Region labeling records
****************************************
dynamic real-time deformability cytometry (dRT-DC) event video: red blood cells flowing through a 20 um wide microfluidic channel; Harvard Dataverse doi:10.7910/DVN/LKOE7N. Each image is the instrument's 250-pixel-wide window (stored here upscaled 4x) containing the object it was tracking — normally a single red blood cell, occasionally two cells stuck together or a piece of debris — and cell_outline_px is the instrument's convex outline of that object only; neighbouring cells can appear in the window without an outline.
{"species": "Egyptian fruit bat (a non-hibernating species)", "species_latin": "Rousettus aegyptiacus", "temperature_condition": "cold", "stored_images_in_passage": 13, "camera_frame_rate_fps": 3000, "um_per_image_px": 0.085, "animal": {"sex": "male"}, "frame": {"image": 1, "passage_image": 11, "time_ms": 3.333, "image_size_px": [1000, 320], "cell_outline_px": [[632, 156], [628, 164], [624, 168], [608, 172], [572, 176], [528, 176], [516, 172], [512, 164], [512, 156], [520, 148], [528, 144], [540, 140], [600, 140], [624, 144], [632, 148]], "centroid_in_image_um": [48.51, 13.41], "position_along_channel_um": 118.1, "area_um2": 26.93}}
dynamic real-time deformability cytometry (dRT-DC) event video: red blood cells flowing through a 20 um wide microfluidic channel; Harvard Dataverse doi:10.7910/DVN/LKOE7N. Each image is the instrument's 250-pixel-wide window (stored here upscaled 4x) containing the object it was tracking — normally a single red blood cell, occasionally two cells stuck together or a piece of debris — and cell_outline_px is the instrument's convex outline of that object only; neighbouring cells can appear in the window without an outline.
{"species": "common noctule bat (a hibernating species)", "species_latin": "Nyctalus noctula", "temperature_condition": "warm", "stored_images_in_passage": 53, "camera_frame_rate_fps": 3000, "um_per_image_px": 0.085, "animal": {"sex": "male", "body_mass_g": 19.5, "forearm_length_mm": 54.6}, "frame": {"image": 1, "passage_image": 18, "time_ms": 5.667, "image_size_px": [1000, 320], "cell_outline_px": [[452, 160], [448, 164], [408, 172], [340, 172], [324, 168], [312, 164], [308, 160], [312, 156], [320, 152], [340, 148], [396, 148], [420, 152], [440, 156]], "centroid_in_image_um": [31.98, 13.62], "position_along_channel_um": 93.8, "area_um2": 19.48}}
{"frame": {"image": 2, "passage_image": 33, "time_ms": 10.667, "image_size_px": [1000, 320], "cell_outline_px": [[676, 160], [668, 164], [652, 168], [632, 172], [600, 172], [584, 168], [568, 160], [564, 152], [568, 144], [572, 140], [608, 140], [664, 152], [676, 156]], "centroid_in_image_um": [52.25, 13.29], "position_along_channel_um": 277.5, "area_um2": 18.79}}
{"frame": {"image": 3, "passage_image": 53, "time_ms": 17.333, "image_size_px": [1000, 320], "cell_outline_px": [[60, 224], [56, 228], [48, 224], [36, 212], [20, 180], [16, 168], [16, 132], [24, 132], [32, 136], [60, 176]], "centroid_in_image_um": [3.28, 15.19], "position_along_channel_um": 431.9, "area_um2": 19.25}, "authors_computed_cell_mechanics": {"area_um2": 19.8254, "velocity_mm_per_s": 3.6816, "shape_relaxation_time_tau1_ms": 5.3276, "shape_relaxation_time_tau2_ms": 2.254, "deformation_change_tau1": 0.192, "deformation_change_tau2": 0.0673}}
****************************************
Repeat each record exactly. Omit nothing.

**Solution to this problem**.
dynamic real-time deformability cytometry (dRT-DC) event video: red blood cells flowing through a 20 um wide microfluidic channel; Harvard Dataverse doi:10.7910/DVN/LKOE7N. Each image is the instrument's 250-pixel-wide window (stored here upscaled 4x) containing the object it was tracking — normally a single red blood cell, occasionally two cells stuck together or a piece of debris — and cell_outline_px is the instrument's convex outline of that object only; neighbouring cells can appear in the window without an outline.
{"species": "Egyptian fruit bat (a non-hibernating species)", "species_latin": "Rousettus aegyptiacus", "temperature_condition": "cold", "stored_images_in_passage": 13, "camera_frame_rate_fps": 3000, "um_per_image_px": 0.085, "animal": {"sex": "male"}, "frame": {"image": 1, "passage_image": 11, "time_ms": 3.333, "image_size_px": [1000, 320], "cell_outline_px": [[632, 156], [628, 164], [624, 168], [608, 172], [572, 176], [528, 176], [516, 172], [512, 164], [512, 156], [520, 148], [528, 144], [540, 140], [600, 140], [624, 144], [632, 148]], "centroid_in_image_um": [48.51, 13.41], "position_along_channel_um": 118.1, "area_um2": 26.93}}
dynamic real-time deformability cytometry (dRT-DC) event video: red blood cells flowing through a 20 um wide microfluidic channel; Harvard Dataverse doi:10.7910/DVN/LKOE7N. Each image is the instrument's 250-pixel-wide window (stored here upscaled 4x) containing the object it was tracking — normally a single red blood cell, occasionally two cells stuck together or a piece of debris — and cell_outline_px is the instrument's convex outline of that object only; neighbouring cells can appear in the window without an outline.
{"species": "common noctule bat (a hibernating species)", "species_latin": "Nyctalus noctula", "temperature_condition": "warm", "stored_images_in_passage": 53, "camera_frame_rate_fps": 3000, "um_per_image_px": 0.085, "animal": {"sex": "male", "body_mass_g": 19.5, "forearm_length_mm": 54.6}, "frame": {"image": 1, "passage_image": 18, "time_ms": 5.667, "image_size_px": [1000, 320], "cell_outline_px": [[452, 160], [448, 164], [408, 172], [340, 172], [324, 168], [312, 164], [308, 160], [312, 156], [320, 152], [340, 148], [396, 148], [420, 152], [440, 156]], "centroid_in_image_um": [31.98, 13.62], "position_along_channel_um": 93.8, "area_um2": 19.48}}
{"frame": {"image": 2, "passage_image": 33, "time_ms": 10.667, "image_size_px": [1000, 320], "cell_outline_px": [[676, 160], [668, 164], [652, 168], [632, 172], [600, 172], [584, 168], [568, 160], [564, 152], [568, 144], [572, 140], [608, 140], [664, 152], [676, 156]], "centroid_in_image_um": [52.25, 13.29], "position_along_channel_um": 277.5, "area_um2": 18.79}}
{"frame": {"image": 3, "passage_image": 53, "time_ms": 17.333, "image_size_px": [1000, 320], "cell_outline_px": [[60, 224], [56, 228], [48, 224], [36, 212], [20, 180], [16, 168], [16, 132], [24, 132], [32, 136], [60, 176]], "centroid_in_image_um": [3.28, 15.19], "position_along_channel_um": 431.9, "area_um2": 19.25}, "authors_computed_cell_mechanics": {"area_um2": 19.8254, "velocity_mm_per_s": 3.6816, "shape_relaxation_time_tau1_ms": 5.3276, "shape_relaxation_time_tau2_ms": 2.254, "deformation_change_tau1": 0.192, "deformation_change_tau2": 0.0673}}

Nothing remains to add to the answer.